Секретные черты присутствия
В своей тематизации отсутствия рисунок объединяет два параллельных действия. Одно происходит на бумаге, а второе – за пределами рисунка. Между двумя этими движениями существует родство. Во взаимодействии между зримым и незримым, тем, что не поддается репрезентации, и тем, что изображено, остается неразрешенность, непроясненность рисунка. Этот пограничный статус во многом проистекает из медиума рисунка как такового. Свойства рисунка – черты, которые намечают контуры и создают пространственную организацию и интервалы вдоль границ, а также штрихи, покрывающие и исследующие поверхность бумаги, – все они являют схожее взаимодействие между присутствием и отсутствием. Кроме того, сама операция создания рисунка включает в себя модус отречения. Рисунок отрекается от знания в когнитивном смысле. Как замечает Деррида, рисунок есть акт узнавания без познания. [42] Деррида сравнивает рисование с тем, как ходит слепой человек. Он мыслит движение рисующей руки как проекцию своего «я» в непознанное, неизведанное через черты и штрихи на бумаге. [43] Рисунок не имеет отношение ни к видению, ни к знанию. [44] По мысли Деррида, рисунок – это поспешность и неосмотрительность вместо ожидания и предвидения, ровно как и движения слепого. [45] Слепой не ожидает, но торопится «осязая, чувствуя пространство», вытягивая вперед руку, бросаясь вперед и перенося движения в пространство. [46] В движениях слепого рука одерживает верх на головой, над зрением и знанием. Помогают слепому в его передвижении его трость и рука. Художнице, сделавшей исследуемый нами рисунок, помогали ее рука и ручка. Она проецирует саму себя на бумагу, в неизведанное пространство рисунка через «затмевание структуры штриха». [47]

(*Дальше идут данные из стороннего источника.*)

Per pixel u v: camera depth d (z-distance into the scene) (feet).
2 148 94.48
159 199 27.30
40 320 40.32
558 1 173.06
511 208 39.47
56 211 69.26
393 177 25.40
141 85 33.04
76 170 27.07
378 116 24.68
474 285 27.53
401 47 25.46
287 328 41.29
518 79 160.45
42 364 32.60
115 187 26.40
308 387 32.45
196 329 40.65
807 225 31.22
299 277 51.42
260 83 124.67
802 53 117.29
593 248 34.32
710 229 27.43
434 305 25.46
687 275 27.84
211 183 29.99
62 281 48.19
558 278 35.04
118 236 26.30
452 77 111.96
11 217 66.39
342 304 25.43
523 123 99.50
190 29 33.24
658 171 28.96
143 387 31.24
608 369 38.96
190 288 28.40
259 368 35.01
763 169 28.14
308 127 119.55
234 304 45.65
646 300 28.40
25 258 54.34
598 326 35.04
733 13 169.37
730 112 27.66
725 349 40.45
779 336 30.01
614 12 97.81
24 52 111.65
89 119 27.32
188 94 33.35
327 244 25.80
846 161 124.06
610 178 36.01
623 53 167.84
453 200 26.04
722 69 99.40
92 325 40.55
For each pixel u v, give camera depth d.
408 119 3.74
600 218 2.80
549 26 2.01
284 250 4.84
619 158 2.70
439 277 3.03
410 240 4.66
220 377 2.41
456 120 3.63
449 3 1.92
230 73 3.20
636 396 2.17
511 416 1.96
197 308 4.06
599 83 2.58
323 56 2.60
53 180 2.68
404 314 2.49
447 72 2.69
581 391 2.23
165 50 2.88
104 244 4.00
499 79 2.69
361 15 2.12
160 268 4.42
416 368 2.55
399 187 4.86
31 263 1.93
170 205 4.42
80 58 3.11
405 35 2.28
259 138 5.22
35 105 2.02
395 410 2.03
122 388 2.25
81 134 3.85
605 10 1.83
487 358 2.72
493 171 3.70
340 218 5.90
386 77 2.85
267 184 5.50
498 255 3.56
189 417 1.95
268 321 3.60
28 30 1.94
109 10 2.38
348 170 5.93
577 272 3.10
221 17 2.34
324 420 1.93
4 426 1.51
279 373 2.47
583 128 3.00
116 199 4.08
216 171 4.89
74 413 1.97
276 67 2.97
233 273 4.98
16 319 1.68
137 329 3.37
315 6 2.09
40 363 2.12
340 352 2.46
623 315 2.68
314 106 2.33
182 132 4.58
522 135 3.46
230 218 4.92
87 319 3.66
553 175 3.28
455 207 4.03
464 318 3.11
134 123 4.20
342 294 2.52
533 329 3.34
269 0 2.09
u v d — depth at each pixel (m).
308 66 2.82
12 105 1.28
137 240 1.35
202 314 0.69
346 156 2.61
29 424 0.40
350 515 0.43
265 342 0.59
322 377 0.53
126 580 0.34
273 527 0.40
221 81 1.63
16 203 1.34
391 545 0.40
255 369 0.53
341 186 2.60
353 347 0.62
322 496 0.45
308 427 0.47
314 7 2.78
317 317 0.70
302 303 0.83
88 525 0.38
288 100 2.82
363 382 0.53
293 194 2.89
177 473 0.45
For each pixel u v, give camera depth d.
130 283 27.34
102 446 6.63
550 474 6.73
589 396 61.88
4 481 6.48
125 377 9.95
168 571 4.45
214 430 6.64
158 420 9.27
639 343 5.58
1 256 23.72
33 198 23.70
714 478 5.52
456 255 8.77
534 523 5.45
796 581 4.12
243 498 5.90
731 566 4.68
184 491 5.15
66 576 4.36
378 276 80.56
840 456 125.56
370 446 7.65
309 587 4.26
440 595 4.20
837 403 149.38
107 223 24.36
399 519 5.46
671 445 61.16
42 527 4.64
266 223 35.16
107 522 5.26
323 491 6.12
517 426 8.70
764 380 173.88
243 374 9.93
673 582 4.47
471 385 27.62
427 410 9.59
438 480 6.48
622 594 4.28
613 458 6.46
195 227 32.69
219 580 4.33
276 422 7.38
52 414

Эта проекция самой себя на неизведанное, присущая самой операции рисования, резонирует с самоотречением, воплощенным в акте отзыва на свою сингулярность в конфронтации с абсолютным Другим, со смертью. Абсолютная сингулярность художницы, создавшей рисунок, встречается с абсолютным Другим, проходя через затмевающие черты и штрихи ее рисунка. Рисунок не останавливает смерть, не фиксирует абсолютное присутствие художницы. Но в этом непрерывном движении между присутствием и отсутствием рисунок передает трепещущий, колышущийся проблеск абсолютной сингулярности художницы.